A Hong Kong, c’est un sujet très controversé. Beaucoup de gens ont des idées bien arrêtées quand ils le voient. Ceux qui détestent les sympathisants communistes de 1967 pensent que je purifie cette période. Les membres les plus extrêmes de la révolution des parapluies pensent que je les insulte en les comparants avec ceux de 1967. Cela m’a beaucoup troublé. On m’a même accusé d’être pro-communiste ! Un critique s’étonnait que les parents en 1967 soient aussi gentils avec leurs enfants! Mais même quelqu’un de mauvais, quand il rentre chez lui, peut montrer de l’affection pour sa famille et ses amis!
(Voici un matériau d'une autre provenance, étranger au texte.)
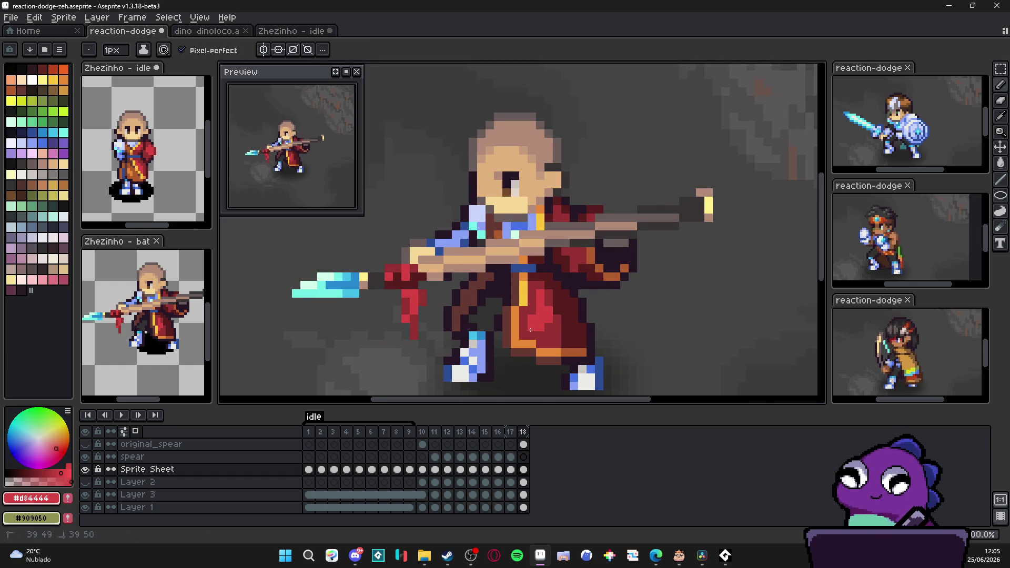
pyautogui.scroll(-2, 533, 310)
Pensez-vous que nous verrons d’autres films politiques de qualité issus de l’industrie cinématographique locale dans le futur?
Traditionnellement, l’industrie a toujours évité de traiter de politique. Parfois, durant l’âge d’or, nous mettions des messages subtils mais l’idée dominante était que les films politiques effrayaient le public si bien qu’aucun investisseur ne voulait s’y essayer. Maintenant, il faut un certain courage pour faire des films de ce genre. En vous opposant au gouvernement, vous prenez un risque. Vous pouvez perdre de l’argent, être interdit en Chine ou encore pire… Ce n’est pas un choix facile. Mais Hong Kong est en train de changer. Les gens ont de plus en plus de colère en eux par rapport à ce qu’il se passe et ils ont besoin de l’exprimer. Le cinéma étant une forme d’expression artistique, il est lui aussi contaminé par cet état d’esprit.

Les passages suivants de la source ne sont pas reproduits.